- INSTRUCTIONS TO FOLLOW
Starting with the line that has "Table 3. Feature Vector." and finishing with the line that has "Figure A2. Recorded", set down each line below exactly. Pictures are not copied.

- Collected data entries
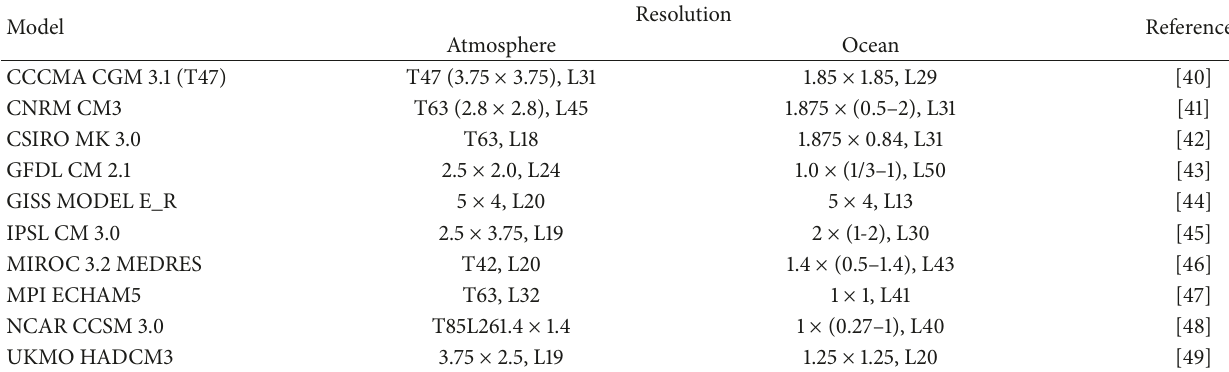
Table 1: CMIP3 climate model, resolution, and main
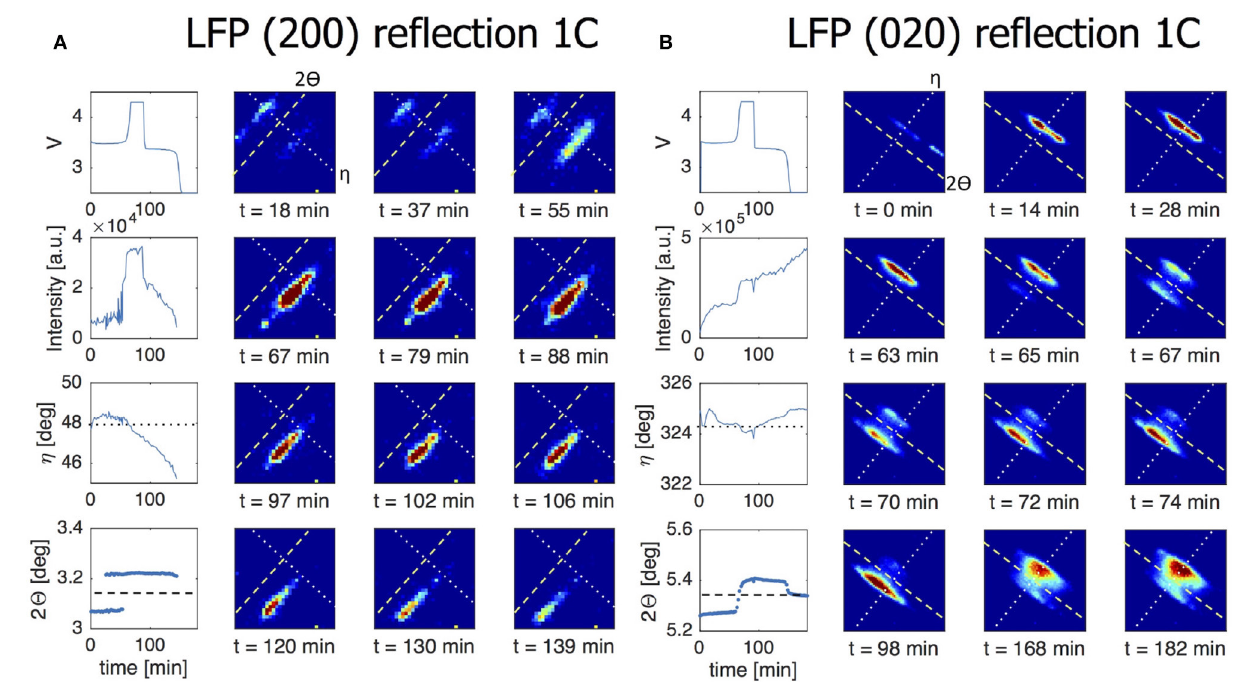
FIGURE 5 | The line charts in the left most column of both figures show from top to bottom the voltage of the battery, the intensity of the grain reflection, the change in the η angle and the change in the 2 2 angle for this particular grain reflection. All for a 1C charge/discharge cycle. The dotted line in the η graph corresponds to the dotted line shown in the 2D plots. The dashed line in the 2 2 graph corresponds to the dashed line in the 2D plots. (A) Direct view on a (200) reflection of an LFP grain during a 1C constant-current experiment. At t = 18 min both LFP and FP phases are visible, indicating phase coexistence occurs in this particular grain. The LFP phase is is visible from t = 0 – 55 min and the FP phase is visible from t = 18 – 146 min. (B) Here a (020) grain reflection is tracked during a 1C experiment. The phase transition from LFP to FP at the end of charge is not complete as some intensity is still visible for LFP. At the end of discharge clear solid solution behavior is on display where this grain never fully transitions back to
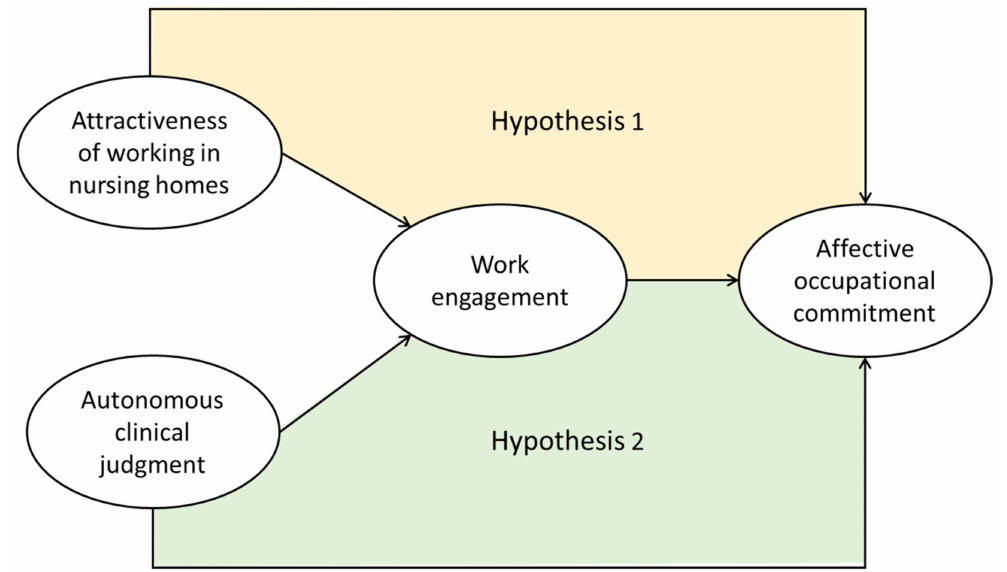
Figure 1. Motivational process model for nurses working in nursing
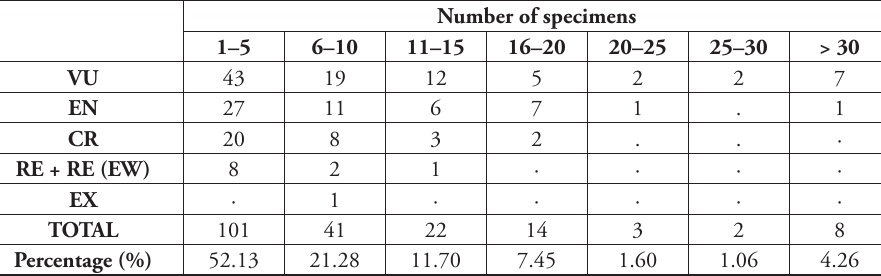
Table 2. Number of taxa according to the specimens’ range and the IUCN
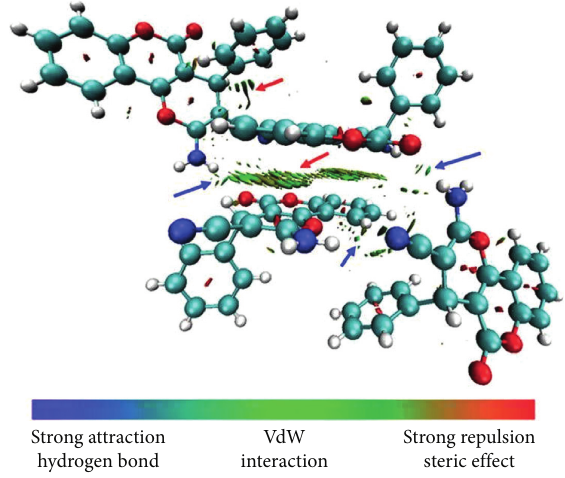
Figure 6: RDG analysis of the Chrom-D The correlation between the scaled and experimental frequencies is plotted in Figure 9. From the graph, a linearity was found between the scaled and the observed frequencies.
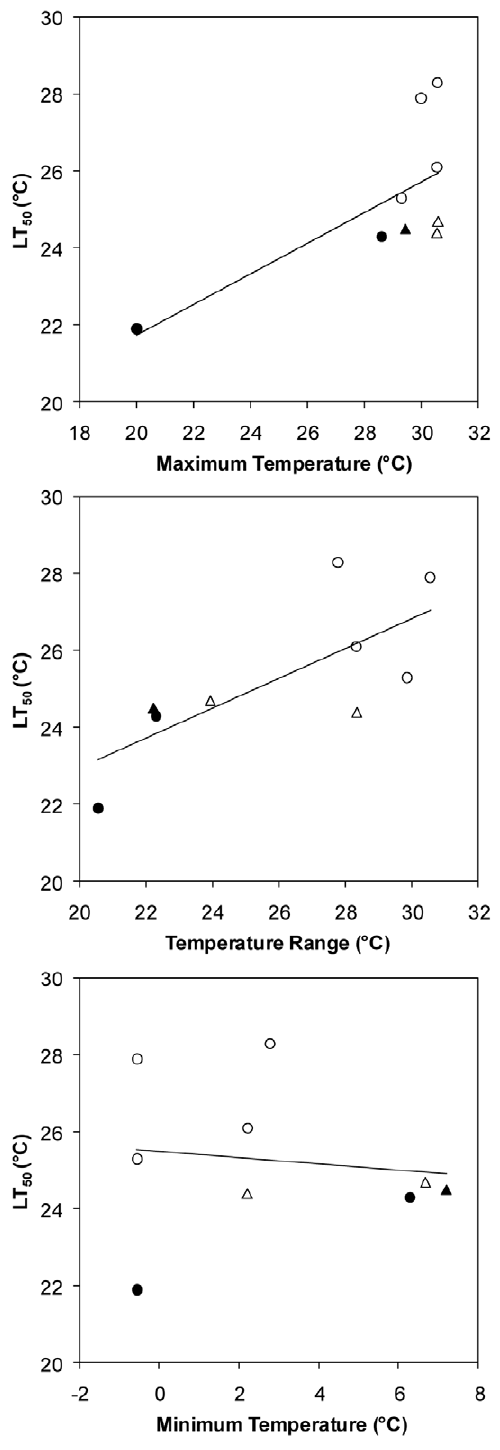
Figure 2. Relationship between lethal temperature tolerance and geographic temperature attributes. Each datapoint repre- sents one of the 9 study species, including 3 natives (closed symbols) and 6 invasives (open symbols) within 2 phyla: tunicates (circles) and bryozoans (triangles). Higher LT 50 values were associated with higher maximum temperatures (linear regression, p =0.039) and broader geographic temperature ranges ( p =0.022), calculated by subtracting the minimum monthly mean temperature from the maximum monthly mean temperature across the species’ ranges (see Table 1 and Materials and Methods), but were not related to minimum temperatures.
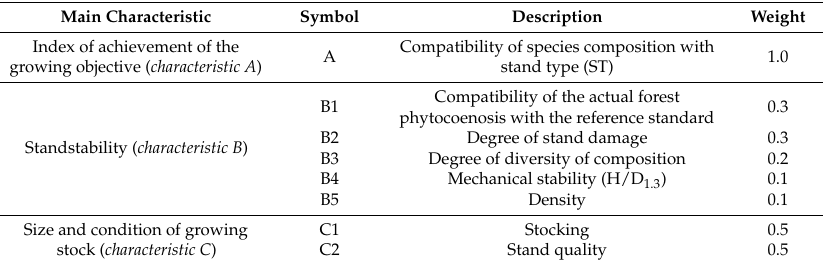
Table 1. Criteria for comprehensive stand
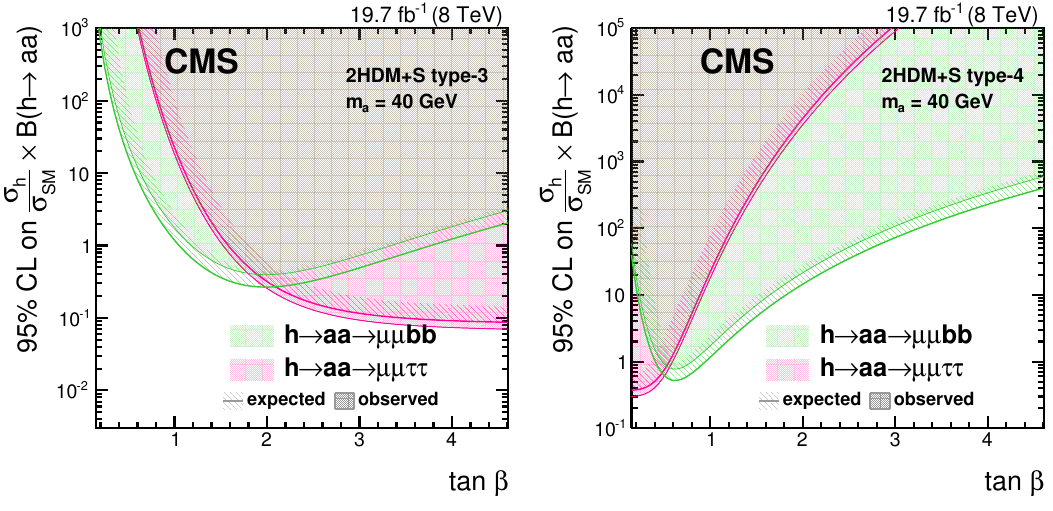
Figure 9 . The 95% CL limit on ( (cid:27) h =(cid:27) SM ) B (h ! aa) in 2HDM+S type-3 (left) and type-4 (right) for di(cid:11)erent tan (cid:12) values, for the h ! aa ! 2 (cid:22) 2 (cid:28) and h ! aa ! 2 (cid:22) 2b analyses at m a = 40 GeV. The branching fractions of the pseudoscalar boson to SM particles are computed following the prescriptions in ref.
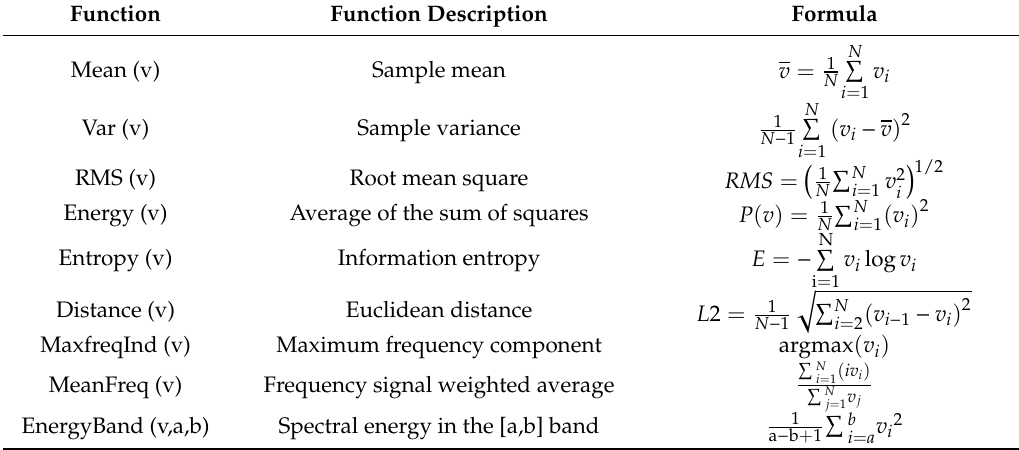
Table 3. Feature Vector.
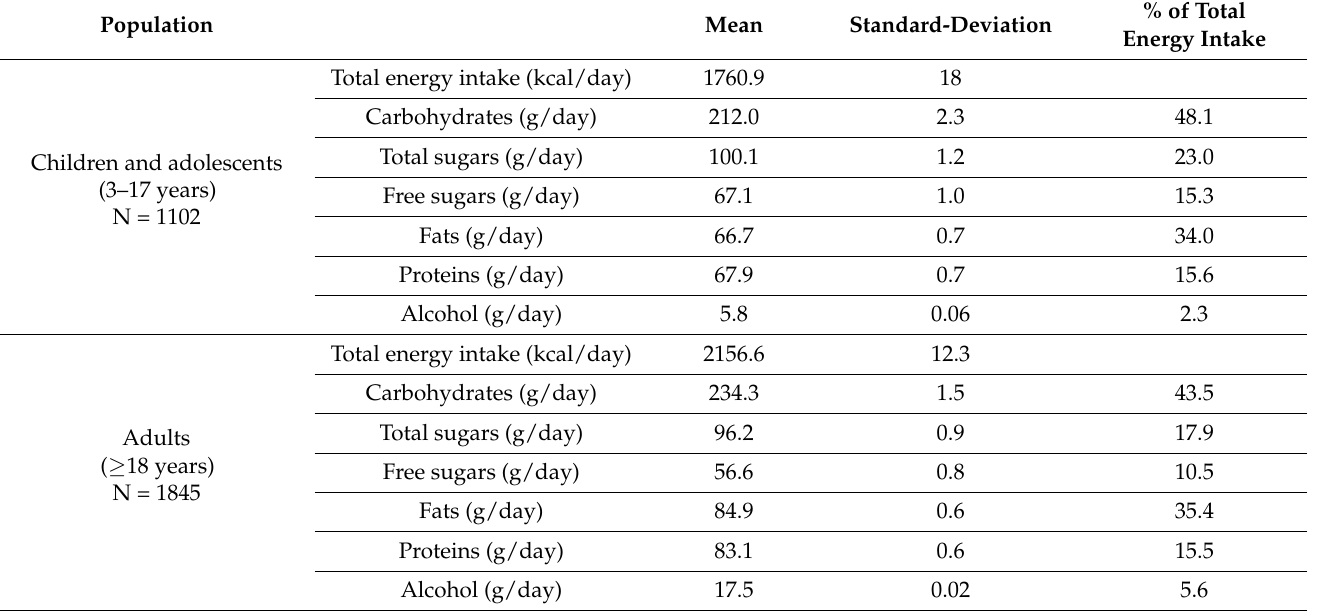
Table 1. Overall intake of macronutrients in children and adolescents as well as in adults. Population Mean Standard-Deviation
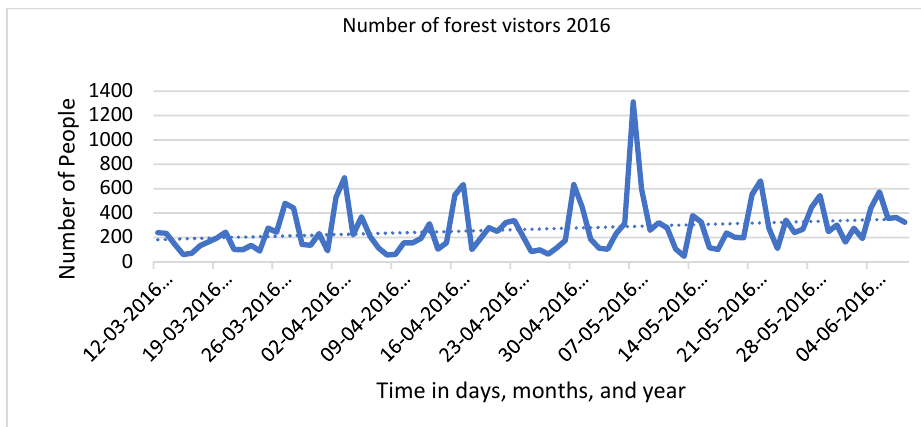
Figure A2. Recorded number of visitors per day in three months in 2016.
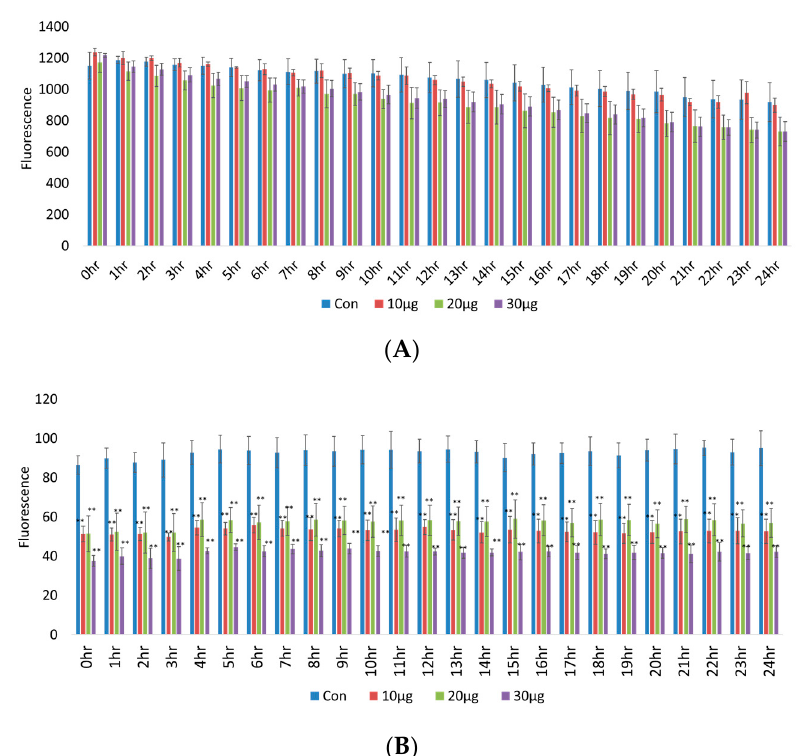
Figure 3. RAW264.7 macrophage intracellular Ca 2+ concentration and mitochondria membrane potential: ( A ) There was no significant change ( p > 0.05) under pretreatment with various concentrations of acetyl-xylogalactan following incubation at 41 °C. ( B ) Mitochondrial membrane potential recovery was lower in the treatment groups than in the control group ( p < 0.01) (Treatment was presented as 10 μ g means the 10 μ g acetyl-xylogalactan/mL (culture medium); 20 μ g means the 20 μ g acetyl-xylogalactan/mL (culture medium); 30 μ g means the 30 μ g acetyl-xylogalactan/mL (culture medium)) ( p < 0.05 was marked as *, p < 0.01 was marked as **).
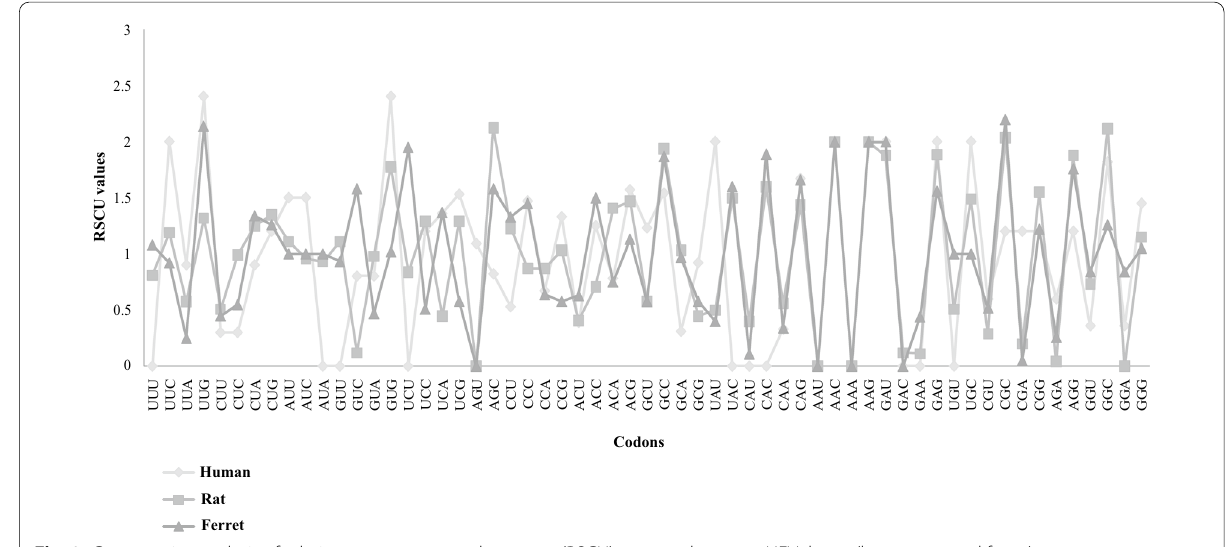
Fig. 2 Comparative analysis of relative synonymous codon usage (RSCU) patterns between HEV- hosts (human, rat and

- SOLUTION FOR THIS EXERCISE
Table 3. Feature Vector.
Table 1. Overall intake of macronutrients in children and adolescents as well as in adults. Population Mean Standard-Deviation
Figure A2. Recorded number of visitors per day in three months in 2016.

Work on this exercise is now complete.